What the task asks |
Switch "Identify" to "Detect" in everything from the start of the records down to the line that holds "title Dataset examples [183, 49, 1494, 213]", with all else left unchanged. Give back only those lines.

Data for the task |
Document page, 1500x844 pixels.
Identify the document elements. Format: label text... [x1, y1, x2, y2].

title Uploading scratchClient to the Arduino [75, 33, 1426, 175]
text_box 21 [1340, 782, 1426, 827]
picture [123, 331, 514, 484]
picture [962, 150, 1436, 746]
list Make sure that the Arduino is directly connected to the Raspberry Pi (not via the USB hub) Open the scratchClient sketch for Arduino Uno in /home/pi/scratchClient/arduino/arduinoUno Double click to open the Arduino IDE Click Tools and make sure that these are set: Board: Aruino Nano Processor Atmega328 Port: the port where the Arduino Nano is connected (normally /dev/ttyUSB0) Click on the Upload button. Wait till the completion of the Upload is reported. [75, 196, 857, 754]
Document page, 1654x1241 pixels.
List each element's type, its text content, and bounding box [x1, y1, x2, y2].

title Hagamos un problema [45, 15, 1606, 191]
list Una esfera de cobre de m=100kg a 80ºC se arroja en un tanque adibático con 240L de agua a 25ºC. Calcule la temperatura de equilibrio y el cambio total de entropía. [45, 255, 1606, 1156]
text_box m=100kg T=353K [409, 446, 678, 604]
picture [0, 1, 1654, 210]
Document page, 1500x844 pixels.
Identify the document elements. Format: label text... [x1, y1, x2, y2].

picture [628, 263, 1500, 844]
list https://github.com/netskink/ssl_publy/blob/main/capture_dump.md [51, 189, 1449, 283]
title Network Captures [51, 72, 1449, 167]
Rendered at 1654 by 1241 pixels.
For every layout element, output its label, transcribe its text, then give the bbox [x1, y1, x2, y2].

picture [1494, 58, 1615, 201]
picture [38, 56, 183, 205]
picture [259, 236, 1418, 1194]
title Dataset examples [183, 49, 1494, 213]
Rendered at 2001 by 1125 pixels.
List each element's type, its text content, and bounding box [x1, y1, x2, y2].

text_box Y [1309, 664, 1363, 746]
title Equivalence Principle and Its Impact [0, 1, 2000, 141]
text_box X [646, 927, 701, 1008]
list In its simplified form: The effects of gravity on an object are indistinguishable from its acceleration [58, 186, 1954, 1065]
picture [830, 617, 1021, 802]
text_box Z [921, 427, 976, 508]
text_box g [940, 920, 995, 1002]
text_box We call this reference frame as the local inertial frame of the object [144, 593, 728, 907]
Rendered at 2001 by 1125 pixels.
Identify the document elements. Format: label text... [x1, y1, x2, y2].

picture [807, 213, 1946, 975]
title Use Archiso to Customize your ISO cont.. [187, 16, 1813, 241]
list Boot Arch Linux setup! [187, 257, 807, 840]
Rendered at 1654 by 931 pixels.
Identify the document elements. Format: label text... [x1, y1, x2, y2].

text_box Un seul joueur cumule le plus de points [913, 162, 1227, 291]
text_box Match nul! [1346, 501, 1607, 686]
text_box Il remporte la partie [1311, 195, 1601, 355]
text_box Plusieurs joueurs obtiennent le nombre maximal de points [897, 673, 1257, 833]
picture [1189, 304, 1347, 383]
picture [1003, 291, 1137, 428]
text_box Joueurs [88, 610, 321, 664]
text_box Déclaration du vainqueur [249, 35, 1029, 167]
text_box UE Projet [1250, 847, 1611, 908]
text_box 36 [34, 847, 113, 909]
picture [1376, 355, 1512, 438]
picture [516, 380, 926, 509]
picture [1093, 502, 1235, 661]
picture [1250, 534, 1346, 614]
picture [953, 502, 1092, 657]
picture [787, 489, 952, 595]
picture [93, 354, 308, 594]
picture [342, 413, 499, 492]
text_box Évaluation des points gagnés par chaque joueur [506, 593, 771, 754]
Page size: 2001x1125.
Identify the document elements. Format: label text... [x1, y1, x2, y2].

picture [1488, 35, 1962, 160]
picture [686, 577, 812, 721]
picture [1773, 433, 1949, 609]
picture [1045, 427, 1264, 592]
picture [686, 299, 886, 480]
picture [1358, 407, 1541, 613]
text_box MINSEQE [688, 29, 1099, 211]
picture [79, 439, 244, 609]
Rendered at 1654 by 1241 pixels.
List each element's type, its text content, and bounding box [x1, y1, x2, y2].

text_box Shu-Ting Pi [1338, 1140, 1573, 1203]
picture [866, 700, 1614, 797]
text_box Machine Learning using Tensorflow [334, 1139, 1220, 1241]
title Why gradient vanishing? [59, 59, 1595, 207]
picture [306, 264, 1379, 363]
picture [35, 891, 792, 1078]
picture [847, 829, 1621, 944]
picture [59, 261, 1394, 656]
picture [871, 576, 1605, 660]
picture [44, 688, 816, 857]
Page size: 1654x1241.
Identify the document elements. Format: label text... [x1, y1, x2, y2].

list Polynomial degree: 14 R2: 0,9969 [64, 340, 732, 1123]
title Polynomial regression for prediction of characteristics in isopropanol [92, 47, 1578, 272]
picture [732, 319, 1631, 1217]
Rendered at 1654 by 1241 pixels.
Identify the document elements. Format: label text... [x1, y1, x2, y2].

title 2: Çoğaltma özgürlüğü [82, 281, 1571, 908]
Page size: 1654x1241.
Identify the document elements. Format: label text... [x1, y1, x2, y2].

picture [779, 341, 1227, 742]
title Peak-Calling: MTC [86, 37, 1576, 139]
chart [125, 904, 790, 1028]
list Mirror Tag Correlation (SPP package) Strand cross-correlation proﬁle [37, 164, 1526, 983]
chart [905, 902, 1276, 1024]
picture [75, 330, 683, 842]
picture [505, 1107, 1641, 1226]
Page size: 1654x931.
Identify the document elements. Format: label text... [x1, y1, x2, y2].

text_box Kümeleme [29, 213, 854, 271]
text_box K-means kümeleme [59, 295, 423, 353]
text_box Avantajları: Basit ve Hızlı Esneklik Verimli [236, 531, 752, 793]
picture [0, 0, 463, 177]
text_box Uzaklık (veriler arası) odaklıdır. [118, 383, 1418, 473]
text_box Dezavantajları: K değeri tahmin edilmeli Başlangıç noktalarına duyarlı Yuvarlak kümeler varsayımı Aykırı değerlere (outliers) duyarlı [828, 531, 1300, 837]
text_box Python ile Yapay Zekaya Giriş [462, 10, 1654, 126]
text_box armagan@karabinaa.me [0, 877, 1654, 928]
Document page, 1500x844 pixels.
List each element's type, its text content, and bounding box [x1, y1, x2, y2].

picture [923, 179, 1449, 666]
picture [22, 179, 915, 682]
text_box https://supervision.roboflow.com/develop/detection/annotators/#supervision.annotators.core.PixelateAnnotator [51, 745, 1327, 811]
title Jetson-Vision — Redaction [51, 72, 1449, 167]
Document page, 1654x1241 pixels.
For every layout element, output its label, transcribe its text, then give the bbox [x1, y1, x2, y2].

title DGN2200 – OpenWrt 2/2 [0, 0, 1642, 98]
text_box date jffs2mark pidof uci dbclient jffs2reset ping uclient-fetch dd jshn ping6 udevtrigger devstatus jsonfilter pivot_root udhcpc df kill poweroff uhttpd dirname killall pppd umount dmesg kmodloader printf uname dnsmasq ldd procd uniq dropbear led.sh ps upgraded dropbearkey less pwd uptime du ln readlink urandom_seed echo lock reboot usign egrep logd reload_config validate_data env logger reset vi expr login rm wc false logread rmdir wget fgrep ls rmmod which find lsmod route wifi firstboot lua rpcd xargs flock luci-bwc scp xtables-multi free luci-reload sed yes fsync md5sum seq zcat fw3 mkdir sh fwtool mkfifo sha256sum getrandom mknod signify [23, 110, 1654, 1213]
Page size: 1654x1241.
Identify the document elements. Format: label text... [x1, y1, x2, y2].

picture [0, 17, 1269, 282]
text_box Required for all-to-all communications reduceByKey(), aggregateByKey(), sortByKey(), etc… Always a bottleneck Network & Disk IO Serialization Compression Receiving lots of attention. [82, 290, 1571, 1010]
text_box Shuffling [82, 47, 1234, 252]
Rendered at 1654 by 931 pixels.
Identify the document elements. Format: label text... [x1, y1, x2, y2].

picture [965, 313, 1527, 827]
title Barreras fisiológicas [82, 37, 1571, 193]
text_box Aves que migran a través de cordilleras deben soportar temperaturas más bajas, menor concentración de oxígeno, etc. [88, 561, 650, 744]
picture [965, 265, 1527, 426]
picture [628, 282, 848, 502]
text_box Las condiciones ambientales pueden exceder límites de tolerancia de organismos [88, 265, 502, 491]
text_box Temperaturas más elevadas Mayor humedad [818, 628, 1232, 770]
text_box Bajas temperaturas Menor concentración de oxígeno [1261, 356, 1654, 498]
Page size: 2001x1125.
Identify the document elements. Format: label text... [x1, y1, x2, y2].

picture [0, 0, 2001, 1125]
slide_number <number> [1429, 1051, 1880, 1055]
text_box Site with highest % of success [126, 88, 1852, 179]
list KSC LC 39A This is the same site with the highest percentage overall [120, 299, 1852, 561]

Exercise solution |
Document page, 1500x844 pixels.
Detect the document elements. Format: label text... [x1, y1, x2, y2].

title Uploading scratchClient to the Arduino [75, 33, 1426, 175]
text_box 21 [1340, 782, 1426, 827]
picture [123, 331, 514, 484]
picture [962, 150, 1436, 746]
list Make sure that the Arduino is directly connected to the Raspberry Pi (not via the USB hub) Open the scratchClient sketch for Arduino Uno in /home/pi/scratchClient/arduino/arduinoUno Double click to open the Arduino IDE Click Tools and make sure that these are set: Board: Aruino Nano Processor Atmega328 Port: the port where the Arduino Nano is connected (normally /dev/ttyUSB0) Click on the Upload button. Wait till the completion of the Upload is reported. [75, 196, 857, 754]
Document page, 1654x1241 pixels.
List each element's type, its text content, and bounding box [x1, y1, x2, y2].

title Hagamos un problema [45, 15, 1606, 191]
list Una esfera de cobre de m=100kg a 80ºC se arroja en un tanque adibático con 240L de agua a 25ºC. Calcule la temperatura de equilibrio y el cambio total de entropía. [45, 255, 1606, 1156]
text_box m=100kg T=353K [409, 446, 678, 604]
picture [0, 1, 1654, 210]
Document page, 1500x844 pixels.
Detect the document elements. Format: label text... [x1, y1, x2, y2].

picture [628, 263, 1500, 844]
list https://github.com/netskink/ssl_publy/blob/main/capture_dump.md [51, 189, 1449, 283]
title Network Captures [51, 72, 1449, 167]
Rendered at 1654 by 1241 pixels.
For every layout element, output its label, transcribe its text, then give the bbox [x1, y1, x2, y2].

picture [1494, 58, 1615, 201]
picture [38, 56, 183, 205]
picture [259, 236, 1418, 1194]
title Dataset examples [183, 49, 1494, 213]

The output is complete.